= Four Seas Gang =

Criminal organization based in Taiwan

The Four Seas Gang, or FSG (四海幫, or Si Hai Bang) is a triad society based in Taiwan and founded in May 1954. It includes mainland Chinese and their descendants who fled to Taiwan with the KMT. The Four Seas Gang has an estimated membership 10,000 in Taiwan. Its members have extended their influence to cities in the southern region of California. Its American constituents are a branch off of the original Taiwan society. There are also smaller factions that are merely street gangs, warring with other gangs of low notoriety. Four Seas Gang is active in alien smuggling in Southern California. Their territories are mainly Los Angeles and Santa Ana California.
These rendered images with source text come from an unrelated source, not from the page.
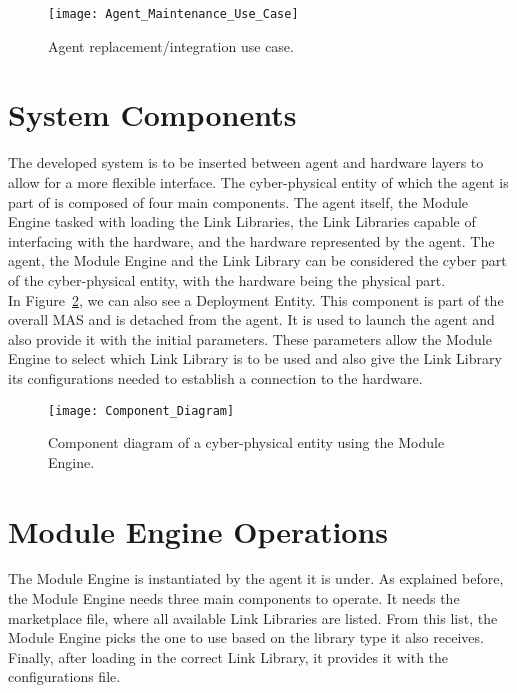 \begin{figure}[h!]
	\centering
		\texttt{[image: Agent\_Maintenance\_Use\_Case]}
	\caption{Agent replacement/integration use case.}
	\label{fig:agent_maintenance_use_case}
\end{figure}

\section{System Components}
\label{sec:system_components}

The developed system is to be inserted between agent and hardware layers to allow for a more flexible interface. The cyber-physical entity of which the agent is part of is composed of four main components. The agent itself, the Module Engine tasked with loading the Link Libraries, the Link Libraries capable of interfacing with the hardware, and the hardware represented by the agent. The agent, the Module Engine and the Link Library can be considered the cyber part of the cyber-physical entity, with the hardware being the physical part.\\

In Figure~\ref{fig:component_diagram}, we can also see a Deployment Entity. This component is part of the overall \acrshort{MAS} and is detached from the agent. It is used to launch the agent and also provide it with the initial parameters. These parameters allow the Module Engine to select which Link Library is to be used and also give the Link Library its configurations needed to establish a connection to the hardware.\\

\begin{figure}[h!]
	\centering
	\texttt{[image: Component\_Diagram]}
	\caption{Component diagram of a cyber-physical entity using the Module Engine.}
	\label{fig:component_diagram}
\end{figure}

\section{Module Engine Operations}
\label{sec:module_engine_operations}

The Module Engine is instantiated by the agent it is under. As explained before, the Module Engine needs three main components to operate. It needs the marketplace file, where all available Link Libraries are listed. From this list, the Module Engine picks the one to use based on the library type it also receives. Finally, after loading in the correct Link Library, it provides it with the configurations file.\\

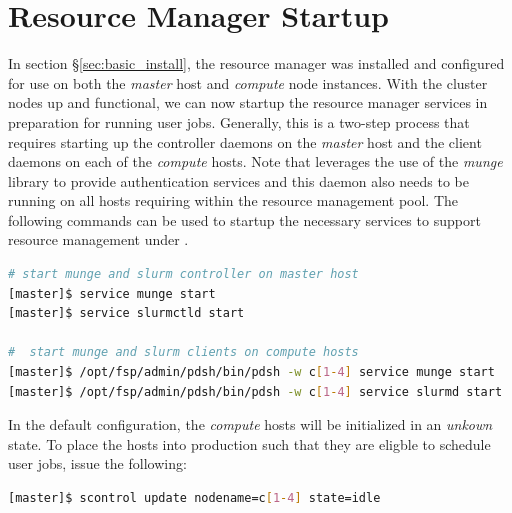 \documentclass[letterpaper]{article}
\begin{document}
\section{Resource Manager Startup}

In section \S\ref{sec:basic_install}, the \SLURM{} resource manager was installed
and configured for use on both the {\em master} host and {\em compute} node
instances. With the cluster nodes up and functional, we can now startup the
resource manager services in preparation for running user jobs. Generally, this
is a two-step process that requires starting up the controller daemons on the {\em
  master} host and the client daemons on each of the {\em compute} hosts.  
Note that \SLURM{} leverages the use of the {\em munge} library to provide
authentication services and this daemon also needs to be running on all hosts
requiring within the resource management pool. 
The following commands can be used to startup the necessary services to support
resource management under \SLURM{}.

\begin{lstlisting}[language=bash]
# start munge and slurm controller on master host
[master]$ service munge start
[master]$ service slurmctld start

#  start munge and slurm clients on compute hosts
[master]$ /opt/fsp/admin/pdsh/bin/pdsh -w c[1-4] service munge start
[master]$ /opt/fsp/admin/pdsh/bin/pdsh -w c[1-4] service slurmd start
\end{lstlisting}

In the default configuration, the {\em compute} hosts will be initialized in an
{\em unkown} state. To place the hosts into production such that they are
eligble to schedule user jobs, issue the following:


\begin{lstlisting}[language=bash]
[master]$ scontrol update nodename=c[1-4] state=idle
\end{lstlisting}
\end{document}
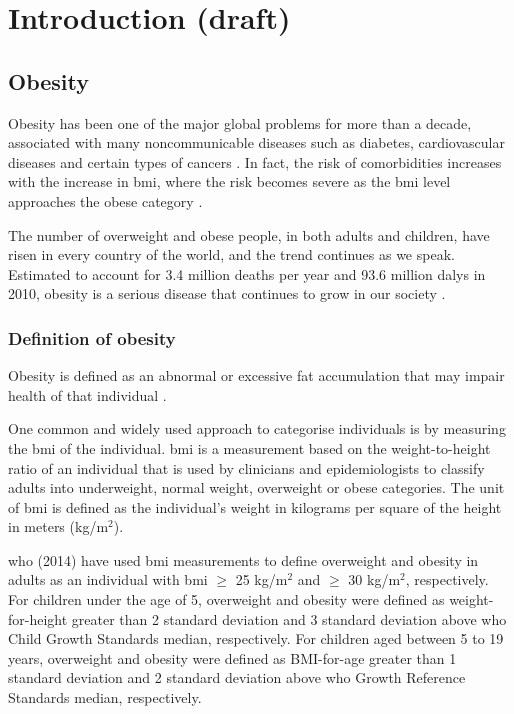 \chapter{Introduction (draft)}
\label{ch:intro}

\section{Obesity}
\label{sec:obesity}

Obesity has been one of the major global problems for more than a decade, associated with many noncommunicable diseases such as diabetes, cardiovascular diseases and certain types of cancers \citep{WHO2014}.
In fact, the risk of comorbidities increases with the increase in \gls{bmi}, where the risk becomes severe as the \gls{bmi} level approaches the obese category \citep{WHO2000}.

The number of overweight and obese people, in both adults and children, have risen in every country of the world, and the trend continues as we speak.
Estimated to account for 3.4 million deaths per year and 93.6 million \glspl{daly} in 2010, obesity is a serious disease that continues to grow in our society \citep{Lim2012}.

\subsection{Definition of obesity}
\label{sub:definition_of_obesity}

Obesity is defined as an abnormal or excessive fat accumulation that may impair health of that individual \citep{Garrow1988}.

One common and widely used approach to categorise individuals is by measuring the \gls{bmi} of the individual.
\gls{bmi} is a measurement based on the weight-to-height ratio of an individual that is used by clinicians and epidemiologists to classify adults into underweight, normal weight, overweight or obese categories.
The unit of \gls{bmi} is defined as the individual's weight in kilograms per square of the height in meters (kg/m$^2$).

\gls{who} (2014) have used \gls{bmi} measurements to define overweight and obesity in adults as an individual with \gls{bmi} $\geq$ 25 kg/m$^2$ and $\geq$ 30 kg/m$^2$, respectively.
For children under the age of 5, overweight and obesity were defined as weight-for-height greater than 2 standard deviation and 3 standard deviation above \gls{who} Child Growth Standards median, respectively.
For children aged between 5 to 19 years, overweight and obesity were defined as BMI-for-age greater than 1 standard deviation and 2 standard deviation above \gls{who} Growth Reference Standards median, respectively.

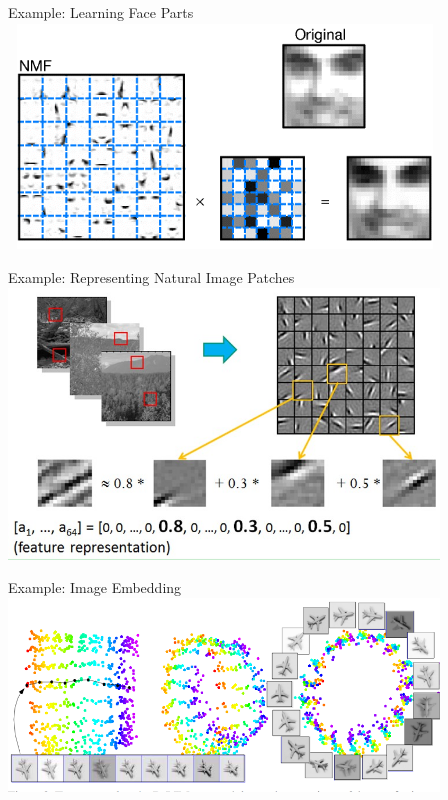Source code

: \documentclass[serif,xcolor=pdftex,dvipsnames,table,hyperref={bookmarks=false,breaklinks}]{beamer}
\begin{document}
\begin{frame}[t]{Example: Learning Face Parts}
\center
\includegraphics[width=4.5in]{../Figures/nmf.png}
\end{frame}

\begin{frame}[t]{Example: Representing Natural Image Patches}
\center
\includegraphics[width=4.5in]{../Figures/sparse_coding_images.jpg}
\end{frame}

\begin{frame}[t]{Example: Image Embedding}
\center
\includegraphics[width=4.5in]{../Figures/image_embedding.png}
\end{frame}
\end{document}
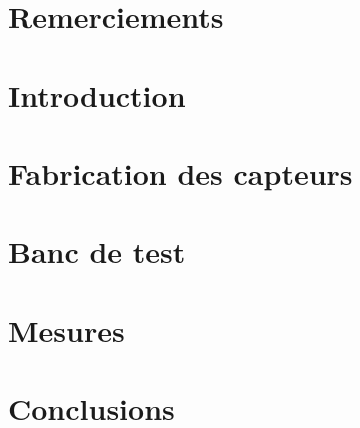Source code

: \documentclass[
    iai & comatec, %
    mi, %
]{heig-tb}
\begin{document}
\maketitle
\frontmatter
\clearemptydoublepage

\preamble
\authentification

\chapter{Remerciements}


\begin{abstract}
    
\end{abstract}

\clearemptydoublepage
{
    \tableofcontents
    \let\cleardoublepage\clearpage
    \listoffigures
    \let\cleardoublepage\clearpage
    \listoftables
}

\printnomenclature
\clearemptydoublepage
{}

\label{glossaire}
\printnoidxglossary

\mainmatter
\chapter{Introduction}

%

\chapter{Fabrication des capteurs}


\chapter{Banc de test}


\chapter{Mesures}


\chapter{Conclusions}

\end{document}

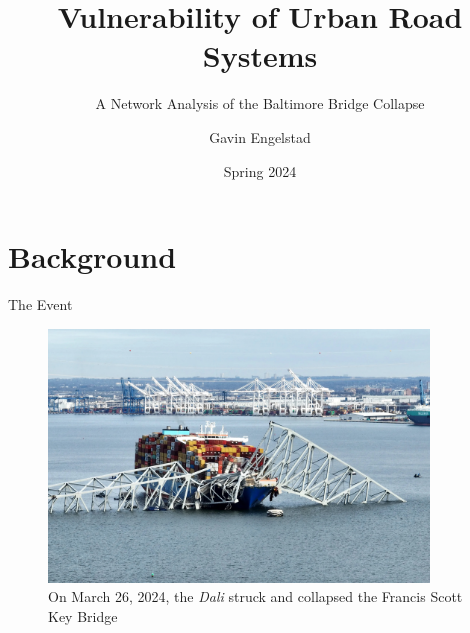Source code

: \documentclass{beamer}
\title{Vulnerability of Urban Road Systems}
\subtitle{A Network Analysis of the Baltimore Bridge Collapse}
\author{Gavin Engelstad}
\date{Spring 2024}
\institute{Macalester College}
\numberwithin{figure}{section} %
\numberwithin{table}{section} %
\begin{document}
\maketitle

\section{Background}

\begin{frame}{The Event}
    \begin{figure}
        \centering
        \includegraphics[width=0.9\textwidth]{pics/Balitmore-Bridge-Collapse.jpeg} \\
        {\scriptsize On March 26, 2024, the \textit{Dali} struck and collapsed the Francis Scott Key Bridge}
    \end{figure}
\end{frame}
\end{document}
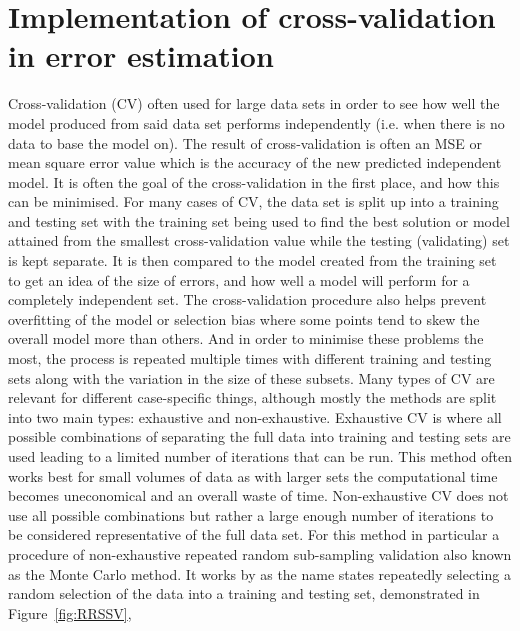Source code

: \section{Implementation of cross-validation in error estimation}
Cross-validation (CV) often used for large data sets in order to see how well the model produced from said data set performs independently (i.e. when there is no data to base the model on). The result of cross-validation is often an MSE or mean square error value which is the accuracy of the new predicted independent model. It is often the goal of the cross-validation in the first place, and how this can be minimised. For many cases of CV, the data set is split up into a training and testing set with the training set being used to find the best solution or model attained from the smallest cross-validation value while the testing (validating) set is kept separate. It is then compared to the model created from the training set to get an idea of the size of errors, and how well a model will perform for a completely independent set. The cross-validation procedure also helps prevent overfitting of the model or selection bias where some points tend to skew the overall model more than others. And in order to minimise these problems the most, the process is repeated multiple times with different training and testing sets along with the variation in the size of these subsets.
Many types of CV are relevant for different case-specific things, although mostly the methods are split into two main types: exhaustive and non-exhaustive. Exhaustive CV is where all possible combinations of separating the full data into training and testing sets are used leading to a limited number of iterations that can be run. This method often works best for small volumes of data as with larger sets the computational time becomes uneconomical and an overall waste of time. Non-exhaustive CV does not use all possible combinations but rather a large enough number of iterations to be considered representative of the full data set.
For this method in particular a procedure of non-exhaustive repeated random sub-sampling validation also known as the Monte Carlo method. It works by as the name states repeatedly selecting a random selection of the data into a training and testing set, demonstrated in Figure~\ref{fig:RRSSV},
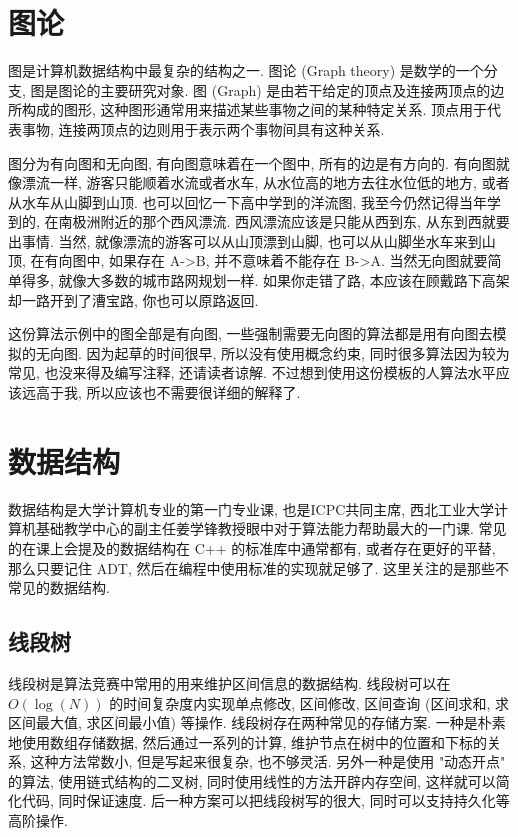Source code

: \documentclass[a4paper]{ctexbook}
\begin{document}


\chapter{图论}

图是计算机数据结构中最复杂的结构之一. 图论 (Graph theory) 是数学的一个分支, 图是图论的主要研究对象. 图 (Graph) 是由若干给定的顶点及连接两顶点的边所构成的图形, 这种图形通常用来描述某些事物之间的某种特定关系. 顶点用于代表事物, 连接两顶点的边则用于表示两个事物间具有这种关系.

图分为有向图和无向图, 有向图意味着在一个图中, 所有的边是有方向的. 有向图就像漂流一样, 游客只能顺着水流或者水车, 从水位高的地方去往水位低的地方, 或者从水车从山脚到山顶. 也可以回忆一下高中学到的洋流图, 我至今仍然记得当年学到的, 在南极洲附近的那个西风漂流. 西风漂流应该是只能从西到东, 从东到西就要出事情. 当然, 就像漂流的游客可以从山顶漂到山脚, 也可以从山脚坐水车来到山顶, 在有向图中, 如果存在 A->B, 并不意味着不能存在 B->A. 当然无向图就要简单得多, 就像大多数的城市路网规划一样. 如果你走错了路, 本应该在顾戴路下高架却一路开到了漕宝路, 你也可以原路返回.

这份算法示例中的图全部是有向图, 一些强制需要无向图的算法都是用有向图去模拟的无向图. 因为起草的时间很早, 所以没有使用概念约束, 同时很多算法因为较为常见, 也没来得及编写注释, 还请读者谅解. 不过想到使用这份模板的人算法水平应该远高于我, 所以应该也不需要很详细的解释了.



\chapter{数据结构}

数据结构是大学计算机专业的第一门专业课, 也是ICPC共同主席, 西北工业大学计算机基础教学中心的副主任姜学锋教授眼中对于算法能力帮助最大的一门课. 常见的在课上会提及的数据结构在 C++ 的标准库中通常都有, 或者存在更好的平替, 那么只要记住 ADT, 然后在编程中使用标准的实现就足够了. 这里关注的是那些不常见的数据结构.

\section{线段树}

线段树是算法竞赛中常用的用来维护区间信息的数据结构. 线段树可以在 $O(\log(N))$ 的时间复杂度内实现单点修改, 区间修改, 区间查询 (区间求和, 求区间最大值, 求区间最小值) 等操作. 线段树存在两种常见的存储方案. 一种是朴素地使用数组存储数据, 然后通过一系列的计算, 维护节点在树中的位置和下标的关系, 这种方法常数小, 但是写起来很复杂, 也不够灵活. 另外一种是使用 "动态开点" 的算法, 使用链式结构的二叉树, 同时使用线性的方法开辟内存空间, 这样就可以简化代码, 同时保证速度. 后一种方案可以把线段树写的很大, 同时可以支持持久化等高阶操作.
\end{document}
They use the color grey for their individual clothing for the gang.

==Historical leadership==
===Boss (official and acting)===
- 1954-1962 — "Big Feng" Feng Chu-yu
- 1971-1986 — "Wei-Min" Liu Wei-min
- 1986?-1994? — "King Tsai" Tsai Kuan-lun
- 1990?-1994? — "Big Bao" Chen Yung-ho
- 1994?-1997 — "King Chao" Chao Ching-hua
  - Acting 1997-2000 — "Kuang-Nan" Yang Kuang-nan
- 2000-2008 — "Old Chia" Chia Jun-nien
- 2008-2010 — "Kid Chang" Chang Chien-ying
- 2010-2012 — "Young Kay" Yang Yu-pin
- 2012-2021 — "De-Yun" Yang Te-yun
- 2021-present — "Chun-Wei" Chang tsun-wei

==Organization==
Since the 1950s development, Four Seas Gang organization has 86 branches, members and partner relations up to 50,000 people.